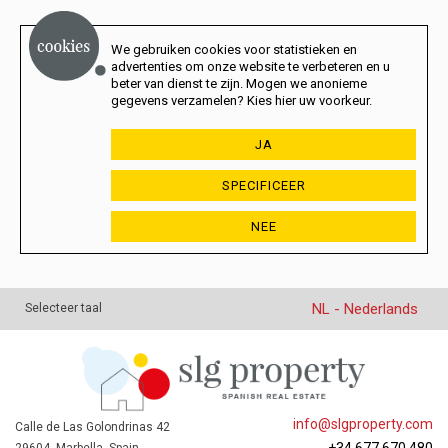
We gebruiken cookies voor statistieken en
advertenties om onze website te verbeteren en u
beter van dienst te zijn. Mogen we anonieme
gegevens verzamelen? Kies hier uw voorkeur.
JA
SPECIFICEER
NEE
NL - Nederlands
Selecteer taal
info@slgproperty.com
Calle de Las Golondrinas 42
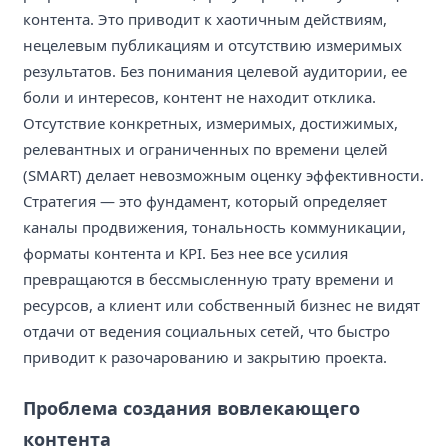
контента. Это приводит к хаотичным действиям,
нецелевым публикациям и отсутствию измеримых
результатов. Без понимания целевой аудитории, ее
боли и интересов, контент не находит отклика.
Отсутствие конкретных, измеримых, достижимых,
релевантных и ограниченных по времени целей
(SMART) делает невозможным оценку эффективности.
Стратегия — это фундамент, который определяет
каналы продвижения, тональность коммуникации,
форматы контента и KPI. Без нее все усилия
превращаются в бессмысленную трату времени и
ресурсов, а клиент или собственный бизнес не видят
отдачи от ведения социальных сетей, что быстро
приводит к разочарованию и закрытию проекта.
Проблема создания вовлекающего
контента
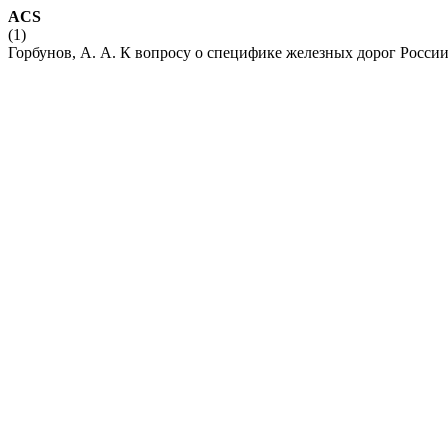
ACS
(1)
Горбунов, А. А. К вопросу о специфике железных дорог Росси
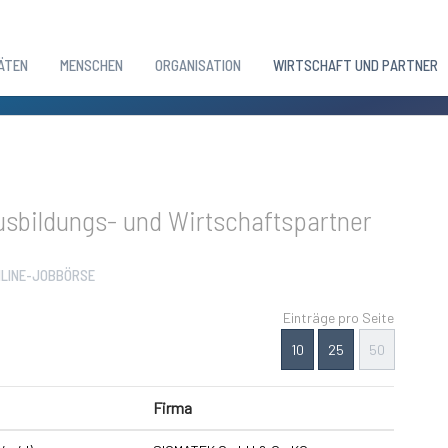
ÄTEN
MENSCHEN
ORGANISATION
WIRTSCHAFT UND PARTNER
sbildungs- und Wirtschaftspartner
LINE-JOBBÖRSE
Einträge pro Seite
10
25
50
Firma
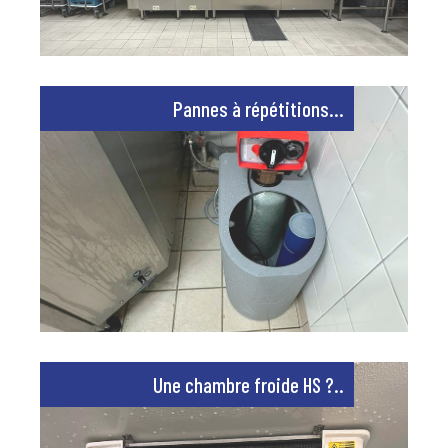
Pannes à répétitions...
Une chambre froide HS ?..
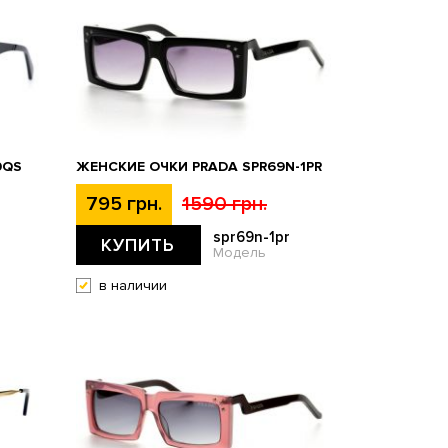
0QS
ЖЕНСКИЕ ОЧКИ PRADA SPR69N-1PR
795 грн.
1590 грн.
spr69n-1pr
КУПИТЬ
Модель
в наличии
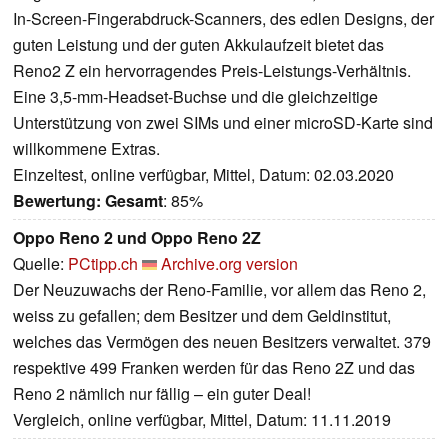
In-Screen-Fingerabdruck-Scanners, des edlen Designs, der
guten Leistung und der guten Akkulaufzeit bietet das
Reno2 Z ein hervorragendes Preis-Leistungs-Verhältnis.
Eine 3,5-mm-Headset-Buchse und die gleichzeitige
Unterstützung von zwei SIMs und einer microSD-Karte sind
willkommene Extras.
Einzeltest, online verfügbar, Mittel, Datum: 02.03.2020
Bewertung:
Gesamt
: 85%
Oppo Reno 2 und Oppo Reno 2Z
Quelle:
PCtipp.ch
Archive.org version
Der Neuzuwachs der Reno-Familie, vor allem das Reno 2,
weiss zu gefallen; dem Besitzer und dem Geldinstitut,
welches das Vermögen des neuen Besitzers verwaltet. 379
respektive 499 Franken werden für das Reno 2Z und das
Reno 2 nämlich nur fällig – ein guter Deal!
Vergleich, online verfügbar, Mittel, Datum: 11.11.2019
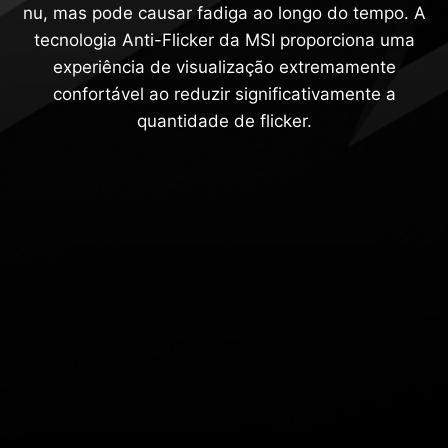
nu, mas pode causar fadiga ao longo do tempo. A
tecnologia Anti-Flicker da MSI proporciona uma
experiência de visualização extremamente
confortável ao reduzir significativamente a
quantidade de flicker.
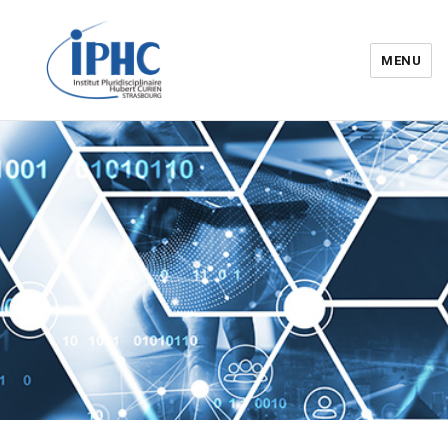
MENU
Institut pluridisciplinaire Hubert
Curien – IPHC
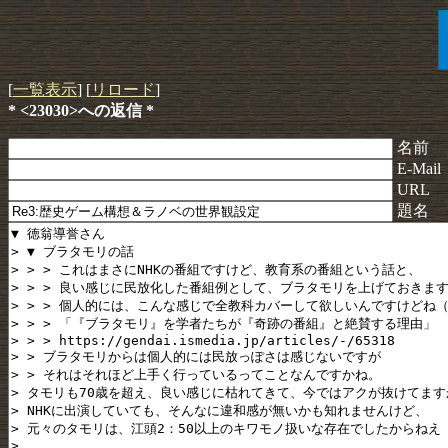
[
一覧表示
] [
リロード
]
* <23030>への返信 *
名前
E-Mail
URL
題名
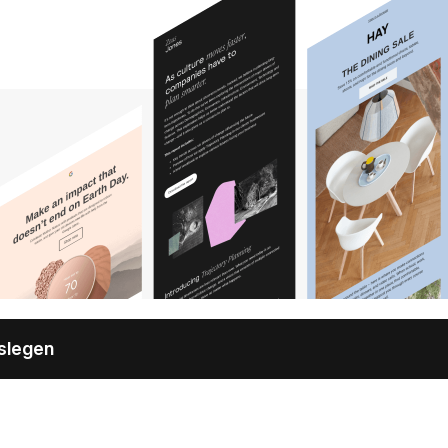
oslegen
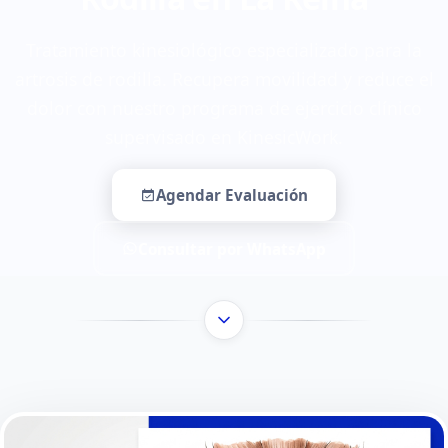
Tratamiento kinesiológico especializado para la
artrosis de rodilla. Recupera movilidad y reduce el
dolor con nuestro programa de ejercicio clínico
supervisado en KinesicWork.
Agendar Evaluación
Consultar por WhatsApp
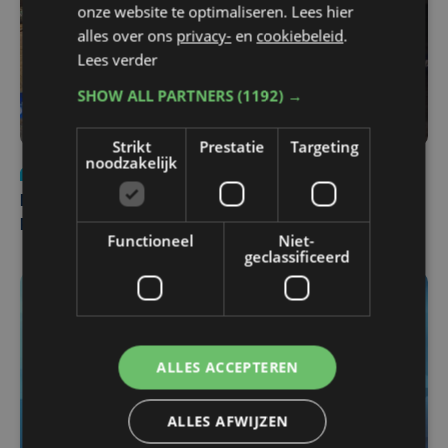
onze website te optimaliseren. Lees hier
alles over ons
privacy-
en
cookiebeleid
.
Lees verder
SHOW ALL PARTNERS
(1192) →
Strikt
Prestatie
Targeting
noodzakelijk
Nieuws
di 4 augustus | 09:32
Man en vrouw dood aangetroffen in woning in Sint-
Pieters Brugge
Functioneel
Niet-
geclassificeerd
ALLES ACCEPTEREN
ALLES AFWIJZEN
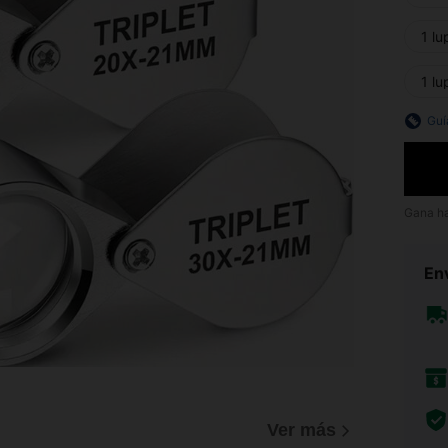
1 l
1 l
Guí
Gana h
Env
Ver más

__________

◆ Exercise instructions ◆
Copy out every line of the listing where the word "onze" occurs.

◆ Task solution ◆
advertenties om onze website te verbeteren en u
onze website te optimaliseren. Lees hier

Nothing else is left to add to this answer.